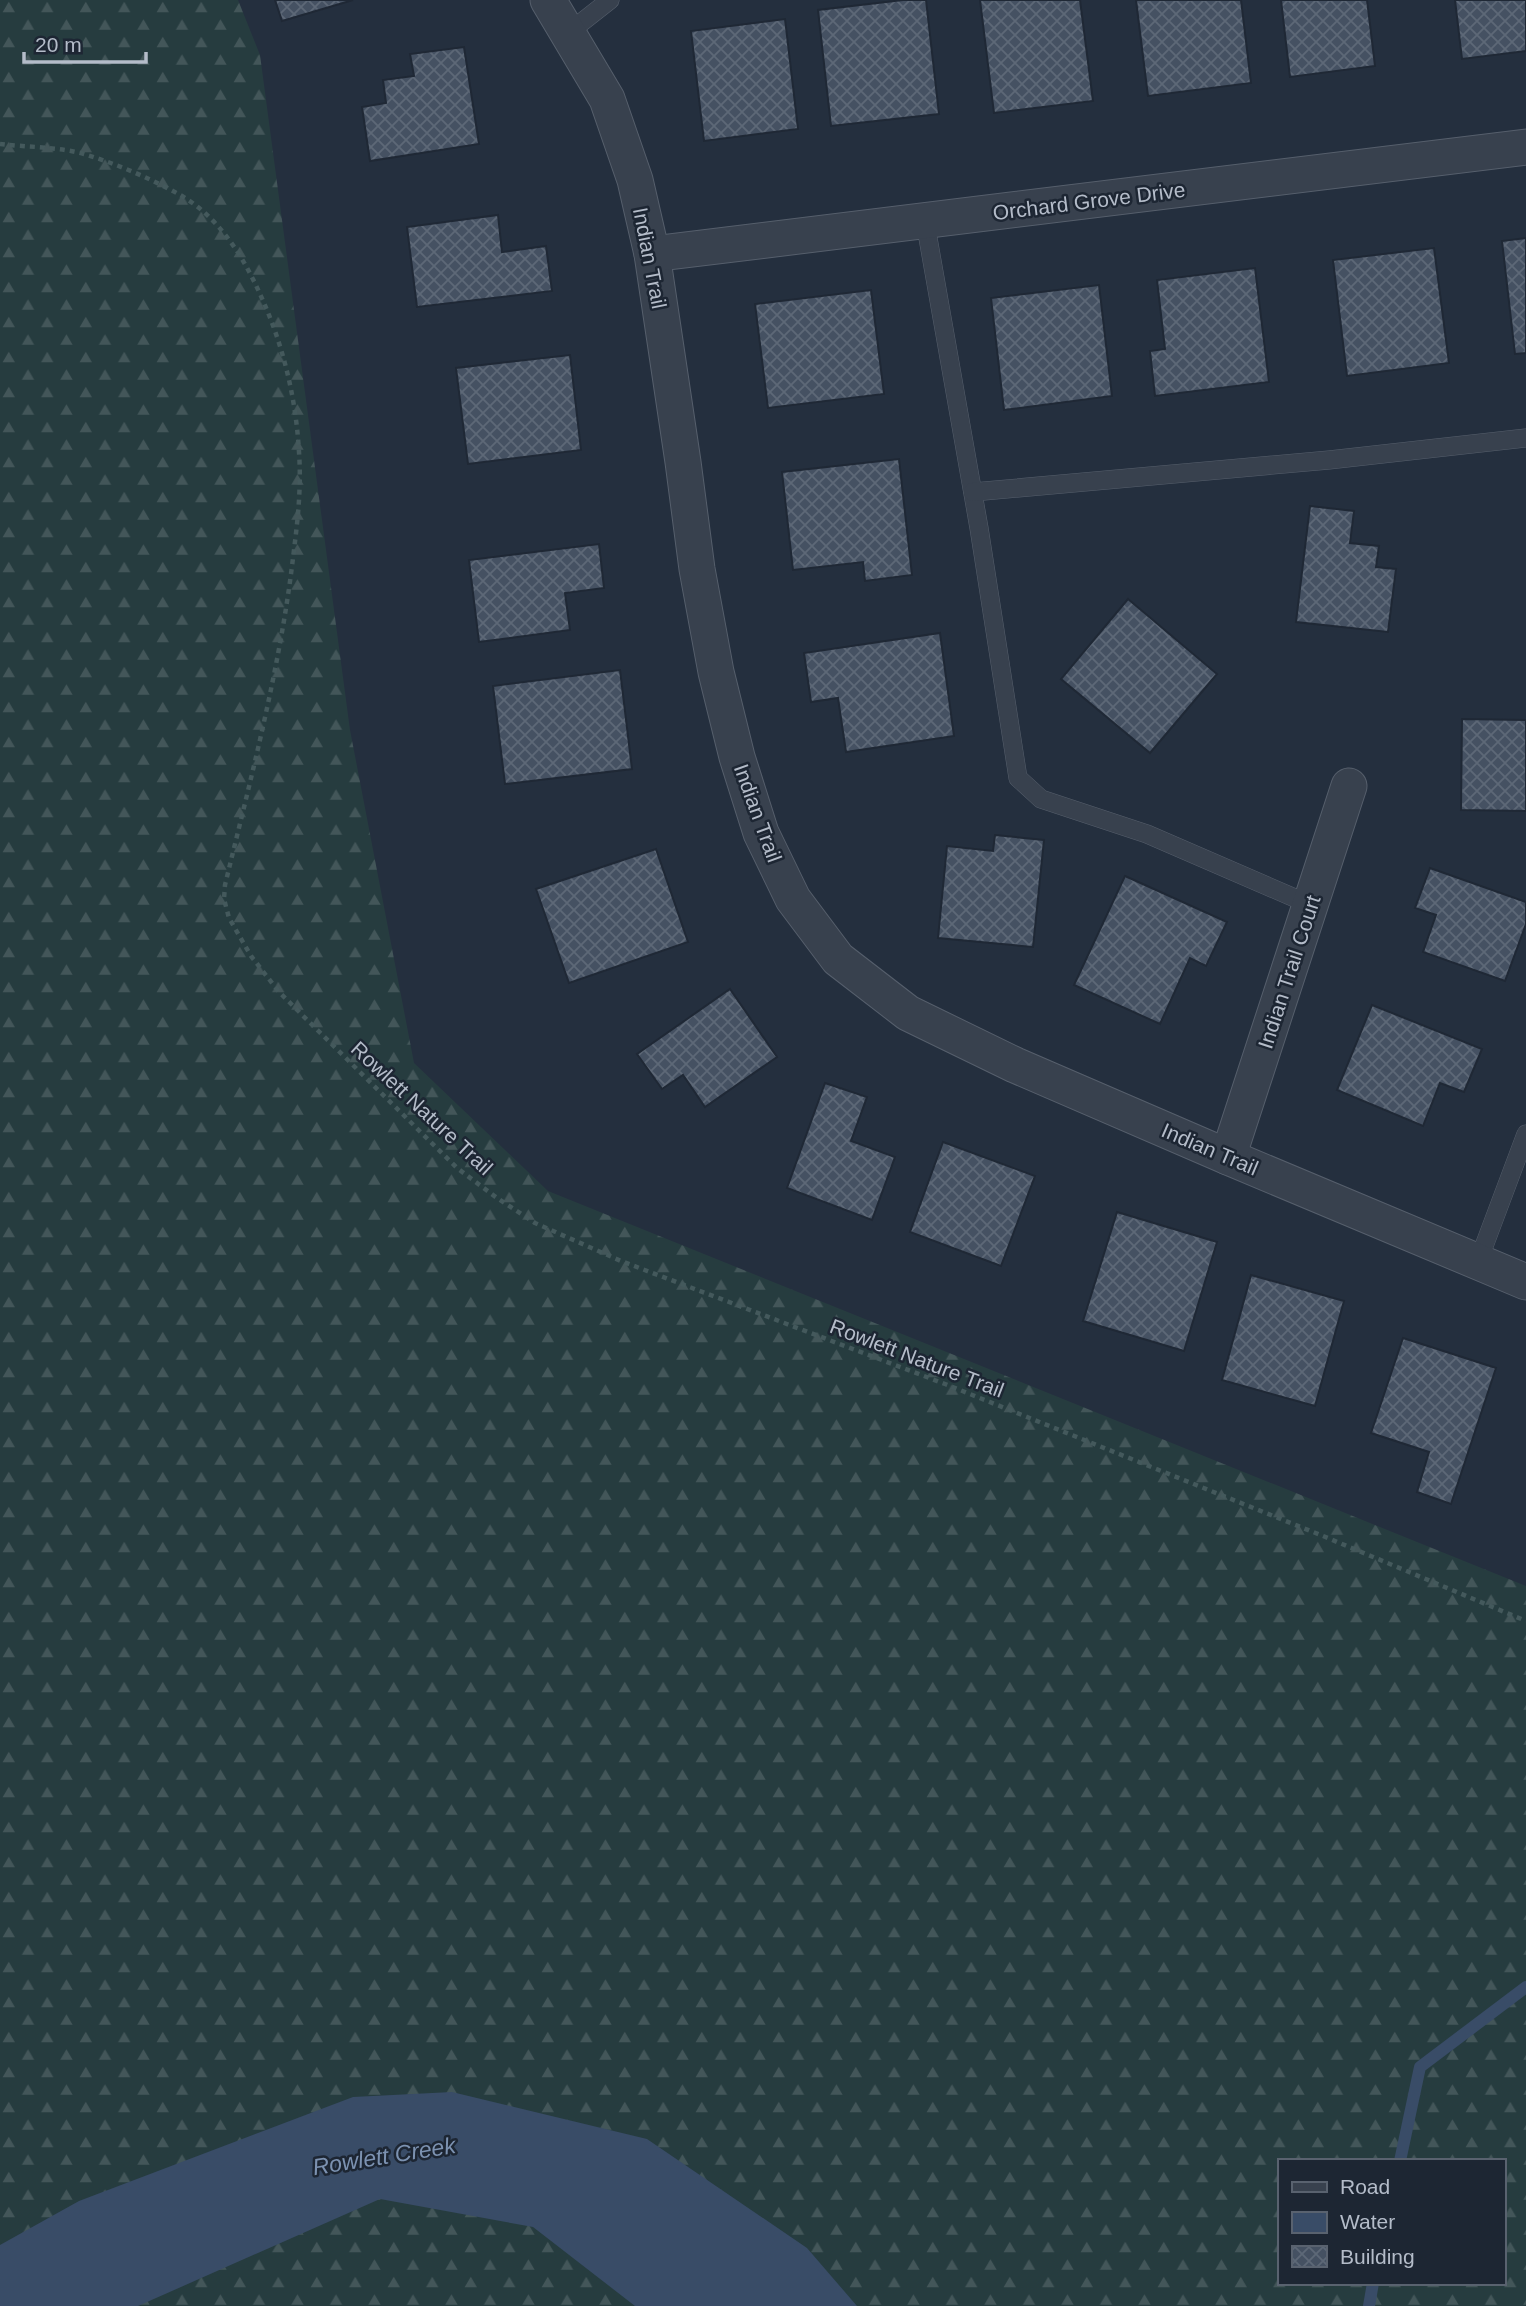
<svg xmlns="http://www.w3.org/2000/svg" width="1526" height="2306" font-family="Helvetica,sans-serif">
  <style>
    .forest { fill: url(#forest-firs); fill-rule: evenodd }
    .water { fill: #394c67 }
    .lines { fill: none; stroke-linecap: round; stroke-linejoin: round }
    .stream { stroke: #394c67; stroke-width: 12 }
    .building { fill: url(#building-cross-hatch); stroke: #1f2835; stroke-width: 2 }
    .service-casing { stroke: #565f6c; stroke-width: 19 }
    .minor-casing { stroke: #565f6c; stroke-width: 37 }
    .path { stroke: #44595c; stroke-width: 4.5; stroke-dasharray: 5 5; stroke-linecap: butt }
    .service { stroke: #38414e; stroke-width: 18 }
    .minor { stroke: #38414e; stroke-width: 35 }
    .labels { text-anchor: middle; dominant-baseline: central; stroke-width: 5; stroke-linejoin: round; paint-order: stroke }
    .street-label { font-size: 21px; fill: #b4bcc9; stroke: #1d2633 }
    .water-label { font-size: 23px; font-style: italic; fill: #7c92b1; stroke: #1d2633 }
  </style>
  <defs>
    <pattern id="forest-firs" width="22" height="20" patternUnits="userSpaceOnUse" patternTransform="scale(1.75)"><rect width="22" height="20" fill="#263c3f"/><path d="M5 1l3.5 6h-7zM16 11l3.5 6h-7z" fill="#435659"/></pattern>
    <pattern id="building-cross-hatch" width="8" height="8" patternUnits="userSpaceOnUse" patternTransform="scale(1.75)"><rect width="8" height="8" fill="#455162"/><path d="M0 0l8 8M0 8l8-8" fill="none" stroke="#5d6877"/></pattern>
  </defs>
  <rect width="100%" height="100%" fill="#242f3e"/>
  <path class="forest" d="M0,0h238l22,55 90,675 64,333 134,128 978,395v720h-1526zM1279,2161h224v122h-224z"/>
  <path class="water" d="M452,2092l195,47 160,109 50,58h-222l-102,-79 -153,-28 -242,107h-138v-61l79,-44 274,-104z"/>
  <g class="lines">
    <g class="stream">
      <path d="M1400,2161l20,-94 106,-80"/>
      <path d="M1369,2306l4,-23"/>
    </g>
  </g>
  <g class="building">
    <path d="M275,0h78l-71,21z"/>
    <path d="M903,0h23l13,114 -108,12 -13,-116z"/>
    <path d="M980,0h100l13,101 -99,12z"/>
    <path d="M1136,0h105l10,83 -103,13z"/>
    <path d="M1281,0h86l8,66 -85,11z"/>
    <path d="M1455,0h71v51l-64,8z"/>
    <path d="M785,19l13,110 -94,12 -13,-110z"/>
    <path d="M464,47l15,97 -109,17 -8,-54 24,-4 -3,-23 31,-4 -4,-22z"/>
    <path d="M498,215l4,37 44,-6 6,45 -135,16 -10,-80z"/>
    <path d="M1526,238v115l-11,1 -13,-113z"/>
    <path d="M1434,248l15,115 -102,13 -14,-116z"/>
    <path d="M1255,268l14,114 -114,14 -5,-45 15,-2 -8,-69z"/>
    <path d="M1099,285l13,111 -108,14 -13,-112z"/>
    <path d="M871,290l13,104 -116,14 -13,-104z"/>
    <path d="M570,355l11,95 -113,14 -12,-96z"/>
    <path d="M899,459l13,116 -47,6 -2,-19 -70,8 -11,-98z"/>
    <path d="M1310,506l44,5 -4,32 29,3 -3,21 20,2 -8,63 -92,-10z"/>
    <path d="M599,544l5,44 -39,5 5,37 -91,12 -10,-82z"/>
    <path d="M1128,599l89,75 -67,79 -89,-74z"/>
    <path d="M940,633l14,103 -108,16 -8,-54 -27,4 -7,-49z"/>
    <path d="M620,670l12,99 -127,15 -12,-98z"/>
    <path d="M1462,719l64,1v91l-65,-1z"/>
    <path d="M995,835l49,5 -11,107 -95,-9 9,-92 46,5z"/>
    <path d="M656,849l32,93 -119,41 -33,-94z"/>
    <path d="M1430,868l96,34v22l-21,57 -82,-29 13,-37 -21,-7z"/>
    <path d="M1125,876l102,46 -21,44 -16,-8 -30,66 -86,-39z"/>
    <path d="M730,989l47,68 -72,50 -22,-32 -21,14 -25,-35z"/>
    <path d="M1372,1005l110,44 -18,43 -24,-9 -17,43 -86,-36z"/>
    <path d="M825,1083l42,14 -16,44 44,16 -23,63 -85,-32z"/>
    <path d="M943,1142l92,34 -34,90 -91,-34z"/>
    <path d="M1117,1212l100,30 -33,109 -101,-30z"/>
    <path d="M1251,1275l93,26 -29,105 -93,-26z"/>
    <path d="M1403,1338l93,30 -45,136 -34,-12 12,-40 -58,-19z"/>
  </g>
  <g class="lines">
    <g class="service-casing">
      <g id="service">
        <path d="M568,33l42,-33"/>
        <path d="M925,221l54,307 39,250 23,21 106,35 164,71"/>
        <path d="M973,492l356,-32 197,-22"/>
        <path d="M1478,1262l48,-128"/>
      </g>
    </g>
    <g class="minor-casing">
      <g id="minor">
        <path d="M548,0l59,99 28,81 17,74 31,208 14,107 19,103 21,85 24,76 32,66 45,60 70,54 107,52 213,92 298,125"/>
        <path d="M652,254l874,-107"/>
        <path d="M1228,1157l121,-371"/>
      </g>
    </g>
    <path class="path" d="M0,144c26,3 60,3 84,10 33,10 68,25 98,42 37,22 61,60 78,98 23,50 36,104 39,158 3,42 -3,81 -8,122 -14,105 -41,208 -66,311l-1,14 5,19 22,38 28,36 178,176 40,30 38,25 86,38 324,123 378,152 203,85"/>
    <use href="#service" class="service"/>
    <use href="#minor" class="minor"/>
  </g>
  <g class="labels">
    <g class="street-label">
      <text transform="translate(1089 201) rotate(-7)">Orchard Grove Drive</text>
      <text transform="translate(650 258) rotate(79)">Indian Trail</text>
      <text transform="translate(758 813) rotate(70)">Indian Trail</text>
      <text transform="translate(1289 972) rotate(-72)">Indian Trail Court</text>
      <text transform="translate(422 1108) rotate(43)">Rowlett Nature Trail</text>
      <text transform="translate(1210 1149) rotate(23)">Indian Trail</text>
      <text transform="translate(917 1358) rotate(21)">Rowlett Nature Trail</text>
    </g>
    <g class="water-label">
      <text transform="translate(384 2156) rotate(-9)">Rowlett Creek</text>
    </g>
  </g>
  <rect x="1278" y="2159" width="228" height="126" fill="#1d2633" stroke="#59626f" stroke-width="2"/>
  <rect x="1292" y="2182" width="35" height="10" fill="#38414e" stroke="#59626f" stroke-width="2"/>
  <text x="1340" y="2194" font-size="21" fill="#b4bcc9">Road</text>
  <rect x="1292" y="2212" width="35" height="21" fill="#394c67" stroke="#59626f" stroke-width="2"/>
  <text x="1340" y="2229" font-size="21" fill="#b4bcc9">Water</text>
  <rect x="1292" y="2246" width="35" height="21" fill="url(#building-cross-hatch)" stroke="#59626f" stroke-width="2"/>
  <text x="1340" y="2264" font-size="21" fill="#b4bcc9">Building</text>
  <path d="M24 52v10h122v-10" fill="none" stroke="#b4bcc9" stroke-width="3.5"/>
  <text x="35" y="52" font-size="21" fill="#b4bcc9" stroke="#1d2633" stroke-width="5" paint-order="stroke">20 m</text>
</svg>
* * * * * * * * *
## Instructions for the task
Can you retype every record above exactly, leaving out the pictures?

## Solution to the exercise
<svg xmlns="http://www.w3.org/2000/svg" width="1526" height="2306" font-family="Helvetica,sans-serif">
  <style>
    .forest { fill: url(#forest-firs); fill-rule: evenodd }
    .water { fill: #394c67 }
    .lines { fill: none; stroke-linecap: round; stroke-linejoin: round }
    .stream { stroke: #394c67; stroke-width: 12 }
    .building { fill: url(#building-cross-hatch); stroke: #1f2835; stroke-width: 2 }
    .service-casing { stroke: #565f6c; stroke-width: 19 }
    .minor-casing { stroke: #565f6c; stroke-width: 37 }
    .path { stroke: #44595c; stroke-width: 4.5; stroke-dasharray: 5 5; stroke-linecap: butt }
    .service { stroke: #38414e; stroke-width: 18 }
    .minor { stroke: #38414e; stroke-width: 35 }
    .labels { text-anchor: middle; dominant-baseline: central; stroke-width: 5; stroke-linejoin: round; paint-order: stroke }
    .street-label { font-size: 21px; fill: #b4bcc9; stroke: #1d2633 }
    .water-label { font-size: 23px; font-style: italic; fill: #7c92b1; stroke: #1d2633 }
  </style>
  <defs>
    <pattern id="forest-firs" width="22" height="20" patternUnits="userSpaceOnUse" patternTransform="scale(1.75)"><rect width="22" height="20" fill="#263c3f"/><path d="M5 1l3.5 6h-7zM16 11l3.5 6h-7z" fill="#435659"/></pattern>
    <pattern id="building-cross-hatch" width="8" height="8" patternUnits="userSpaceOnUse" patternTransform="scale(1.75)"><rect width="8" height="8" fill="#455162"/><path d="M0 0l8 8M0 8l8-8" fill="none" stroke="#5d6877"/></pattern>
  </defs>
  <rect width="100%" height="100%" fill="#242f3e"/>
  <path class="forest" d="M0,0h238l22,55 90,675 64,333 134,128 978,395v720h-1526zM1279,2161h224v122h-224z"/>
  <path class="water" d="M452,2092l195,47 160,109 50,58h-222l-102,-79 -153,-28 -242,107h-138v-61l79,-44 274,-104z"/>
  <g class="lines">
    <g class="stream">
      <path d="M1400,2161l20,-94 106,-80"/>
      <path d="M1369,2306l4,-23"/>
    </g>
  </g>
  <g class="building">
    <path d="M275,0h78l-71,21z"/>
    <path d="M903,0h23l13,114 -108,12 -13,-116z"/>
    <path d="M980,0h100l13,101 -99,12z"/>
    <path d="M1136,0h105l10,83 -103,13z"/>
    <path d="M1281,0h86l8,66 -85,11z"/>
    <path d="M1455,0h71v51l-64,8z"/>
    <path d="M785,19l13,110 -94,12 -13,-110z"/>
    <path d="M464,47l15,97 -109,17 -8,-54 24,-4 -3,-23 31,-4 -4,-22z"/>
    <path d="M498,215l4,37 44,-6 6,45 -135,16 -10,-80z"/>
    <path d="M1526,238v115l-11,1 -13,-113z"/>
    <path d="M1434,248l15,115 -102,13 -14,-116z"/>
    <path d="M1255,268l14,114 -114,14 -5,-45 15,-2 -8,-69z"/>
    <path d="M1099,285l13,111 -108,14 -13,-112z"/>
    <path d="M871,290l13,104 -116,14 -13,-104z"/>
    <path d="M570,355l11,95 -113,14 -12,-96z"/>
    <path d="M899,459l13,116 -47,6 -2,-19 -70,8 -11,-98z"/>
    <path d="M1310,506l44,5 -4,32 29,3 -3,21 20,2 -8,63 -92,-10z"/>
    <path d="M599,544l5,44 -39,5 5,37 -91,12 -10,-82z"/>
    <path d="M1128,599l89,75 -67,79 -89,-74z"/>
    <path d="M940,633l14,103 -108,16 -8,-54 -27,4 -7,-49z"/>
    <path d="M620,670l12,99 -127,15 -12,-98z"/>
    <path d="M1462,719l64,1v91l-65,-1z"/>
    <path d="M995,835l49,5 -11,107 -95,-9 9,-92 46,5z"/>
    <path d="M656,849l32,93 -119,41 -33,-94z"/>
    <path d="M1430,868l96,34v22l-21,57 -82,-29 13,-37 -21,-7z"/>
    <path d="M1125,876l102,46 -21,44 -16,-8 -30,66 -86,-39z"/>
    <path d="M730,989l47,68 -72,50 -22,-32 -21,14 -25,-35z"/>
    <path d="M1372,1005l110,44 -18,43 -24,-9 -17,43 -86,-36z"/>
    <path d="M825,1083l42,14 -16,44 44,16 -23,63 -85,-32z"/>
    <path d="M943,1142l92,34 -34,90 -91,-34z"/>
    <path d="M1117,1212l100,30 -33,109 -101,-30z"/>
    <path d="M1251,1275l93,26 -29,105 -93,-26z"/>
    <path d="M1403,1338l93,30 -45,136 -34,-12 12,-40 -58,-19z"/>
  </g>
  <g class="lines">
    <g class="service-casing">
      <g id="service">
        <path d="M568,33l42,-33"/>
        <path d="M925,221l54,307 39,250 23,21 106,35 164,71"/>
        <path d="M973,492l356,-32 197,-22"/>
        <path d="M1478,1262l48,-128"/>
      </g>
    </g>
    <g class="minor-casing">
      <g id="minor">
        <path d="M548,0l59,99 28,81 17,74 31,208 14,107 19,103 21,85 24,76 32,66 45,60 70,54 107,52 213,92 298,125"/>
        <path d="M652,254l874,-107"/>
        <path d="M1228,1157l121,-371"/>
      </g>
    </g>
    <path class="path" d="M0,144c26,3 60,3 84,10 33,10 68,25 98,42 37,22 61,60 78,98 23,50 36,104 39,158 3,42 -3,81 -8,122 -14,105 -41,208 -66,311l-1,14 5,19 22,38 28,36 178,176 40,30 38,25 86,38 324,123 378,152 203,85"/>
    <use href="#service" class="service"/>
    <use href="#minor" class="minor"/>
  </g>
  <g class="labels">
    <g class="street-label">
      <text transform="translate(1089 201) rotate(-7)">Orchard Grove Drive</text>
      <text transform="translate(650 258) rotate(79)">Indian Trail</text>
      <text transform="translate(758 813) rotate(70)">Indian Trail</text>
      <text transform="translate(1289 972) rotate(-72)">Indian Trail Court</text>
      <text transform="translate(422 1108) rotate(43)">Rowlett Nature Trail</text>
      <text transform="translate(1210 1149) rotate(23)">Indian Trail</text>
      <text transform="translate(917 1358) rotate(21)">Rowlett Nature Trail</text>
    </g>
    <g class="water-label">
      <text transform="translate(384 2156) rotate(-9)">Rowlett Creek</text>
    </g>
  </g>
  <rect x="1278" y="2159" width="228" height="126" fill="#1d2633" stroke="#59626f" stroke-width="2"/>
  <rect x="1292" y="2182" width="35" height="10" fill="#38414e" stroke="#59626f" stroke-width="2"/>
  <text x="1340" y="2194" font-size="21" fill="#b4bcc9">Road</text>
  <rect x="1292" y="2212" width="35" height="21" fill="#394c67" stroke="#59626f" stroke-width="2"/>
  <text x="1340" y="2229" font-size="21" fill="#b4bcc9">Water</text>
  <rect x="1292" y="2246" width="35" height="21" fill="url(#building-cross-hatch)" stroke="#59626f" stroke-width="2"/>
  <text x="1340" y="2264" font-size="21" fill="#b4bcc9">Building</text>
  <path d="M24 52v10h122v-10" fill="none" stroke="#b4bcc9" stroke-width="3.5"/>
  <text x="35" y="52" font-size="21" fill="#b4bcc9" stroke="#1d2633" stroke-width="5" paint-order="stroke">20 m</text>
</svg>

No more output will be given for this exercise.